L’Italia, il lavoro e la Costituzione
Per non andare incontro a critiche di esterofilia è giusto sottolineare che in Italia il gap salariale si attesta circa al 5%, ben al di sotto della media UE. Il vero problema dunque rimane il divario occupazionale, ecco perché non si può parlare di gender pay gap, senza parlare di gender gap in generale. Alle donne sono precluse molte possibilità di migliorare la loro carriera lavorativa, eppure i dati ci dicono che le donne con titolo di laurea o di dottorato non siano meno degli uomini, nemmeno nelle discipline scientifiche e tecnologiche.
Secondo un recente rapporto di Almalaurea, a cinque anni dalla laurea le donne occupate sono meno degli uomini e i contratti a tempo indeterminato sono offerti loro meno frequentemente. Questo è in buona parte spiegabile considerando le previsioni sulla potenziale scarsa produttività legate al fattore maternità, il quale non è risolvibile solo attraverso un congedo pagato di maternità. Anzi, quanto detto fin qui ci permette di affermare che il problema non è solo economico ma riguarda ancora il modo in cui la maternità viene culturalmente concepita, quel modo che poi genera situazioni di assurdo funambolismo tra cura domestica e lavoro oppure porta a lavori part-time non volontari.

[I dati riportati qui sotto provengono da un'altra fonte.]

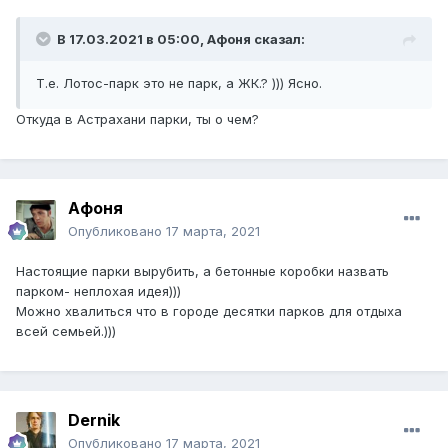
В 17.03.2021 в 05:00,
Афоня
сказал:
Т.е. Лотос-парк это не парк, а ЖК.? ))) Ясно.
Откуда в Астрахани парки, ты о чем?
Афоня
Опубликовано
17 марта, 2021
Настоящие парки вырубить, а бетонные коробки назвать
парком- неплохая идея)))
Можно хвалиться что в городе десятки парков для отдыха
всей семьей.)))
Dernik
Опубликовано
17 марта, 2021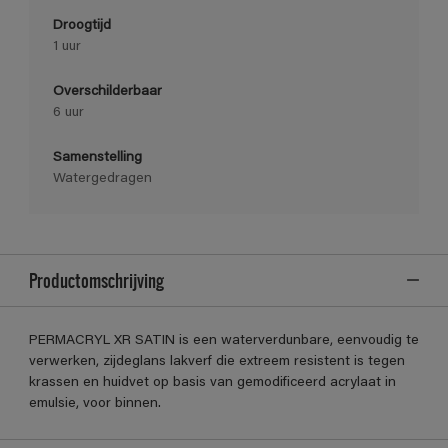
Droogtijd
1 uur
Overschilderbaar
6 uur
Samenstelling
Watergedragen
Productomschrijving
PERMACRYL XR SATIN is een waterverdunbare, eenvoudig te
verwerken, zijdeglans lakverf die extreem resistent is tegen
krassen en huidvet op basis van gemodificeerd acrylaat in
emulsie, voor binnen.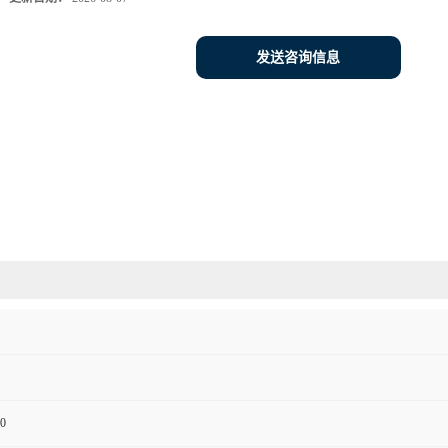
发送咨询信息
0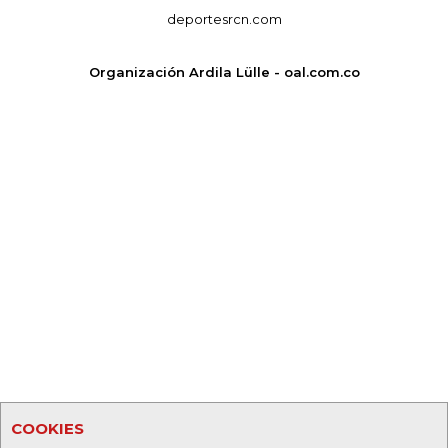
deportesrcn.com
Organización Ardila Lülle - oal.com.co
COOKIES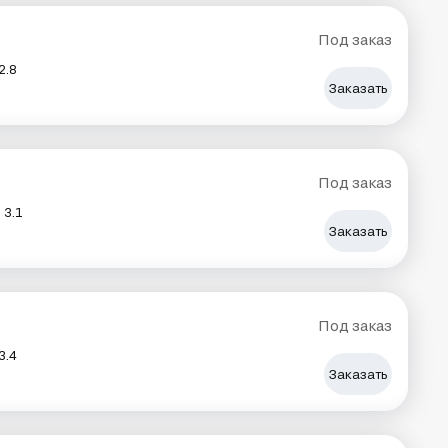
Под заказ
2.8
Заказать
Под заказ
3.1
Заказать
Под заказ
3.4
Заказать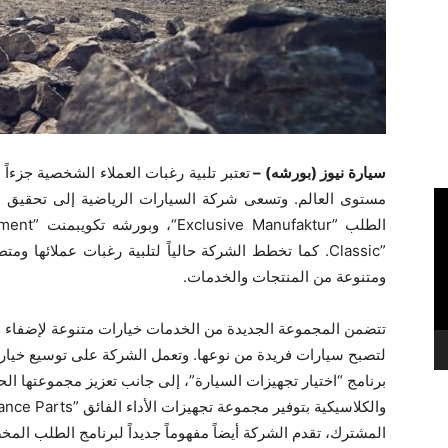
سيارة نيوز (بورشه) –
تعتبر تلبية رغبات العملاء الشخصية جزءاً
مستوى العالم. وتسعى شركة السيارات الرياضية إلى تحقيق 
الطلب ‎
“Exclusive Manufaktur”
ment”
Classic”
‎‏. كما تخطط الشركة حالياً لتلبية رغبات عملائها و
ومتنوعة من المنتجات والخدمات‏.
تتضمن المجموعة الجديدة من الخدمات خيارات متنوعة لإضفاء 
لتصبح سيارات فريدة من نوعها. وتعمل الشركة على توسيع خيار
برنامج “اختيار تجهيزات السيارة”، إلى جانب تعزيز مجموعتها ال
والكلاسيكية بتوفير مجموعة تجهيزات الأداء الفائق ‎
ance Parts”
المشترك، تقدم الشركة أيضاً مفهوماً جديداً لبرنامج الطلب الم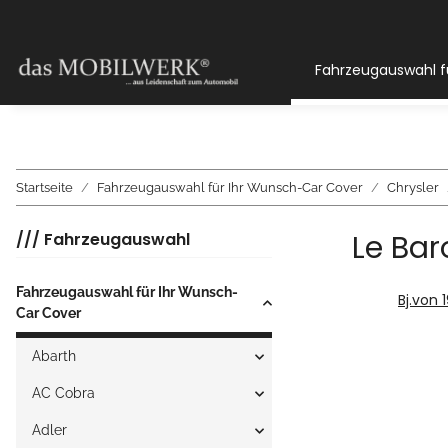
Fahrzeugauswahl f
Startseite
Fahrzeugauswahl für Ihr Wunsch-Car Cover
Chrysler
Le Bar
/// Fahrzeugauswahl
Fahrzeugauswahl für Ihr Wunsch-
Bj.von 
Car Cover
Abarth
AC Cobra
Adler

L’articolo 37 della Costituzione afferma l’uguaglianza di diritti, in termini di lavoro, tra lavoratrice e lavoratore ma poi aggiunge un frammento che tende a definire la donna esclusivamente in funzione del suo essere madre:
le condizioni di lavoro devono consentire l’adempimento della sua essenziale funzione familiare e assicurare alla madre e al bambino una speciale adeguata protezione

Cosa siamo chiamati ad affrontare
Non possiamo tacere di fronte ad alcuni scenari che emergono ancora nel 2021, tra cui l’ingiustificata differenza: di possibilità di accesso al mondo de lavoro, di opportunità formative che poi si collegano alle promozioni, di mala distribuzione degli istituti retributivi accessori e nel considerare le mestruazioni come una causa, tra le altre, di assenteismo. A livello legislativo il nostro Paese presenta normative efficienti ma è necessario rompere le radici di tutte le differenze di genere disfunzionali che, se mantenute in vita, daranno sempre origine a processi a catena di disparità. Un esempio di cosa possiamo fare? Rifondare il concetto di genitorialità condivisa per poi, di conseguenza, redistribuire il congedo parentale in parti uguali.
Vorrei concludere con un ragionamento senza conflitti d’interesse: dalla promozione dell’occupazione femminile non sarebbero solo le donne a guadagnarci, ma l’intero Paese, in termini di sviluppo umano ma anche di capacità e quindi di competitività. Qualche numero? Oggi l’occupazione femminile italiana si attesta attorno al 49%, se la portassimo al 60%, secondo Banca d’Italia il PIL salirebbe del 7%. Per chiunque masticasse poca economia, sappiate che questa sarebbe una crescita gigantesca.
Vogliamo davvero aspettare altri 250 anni?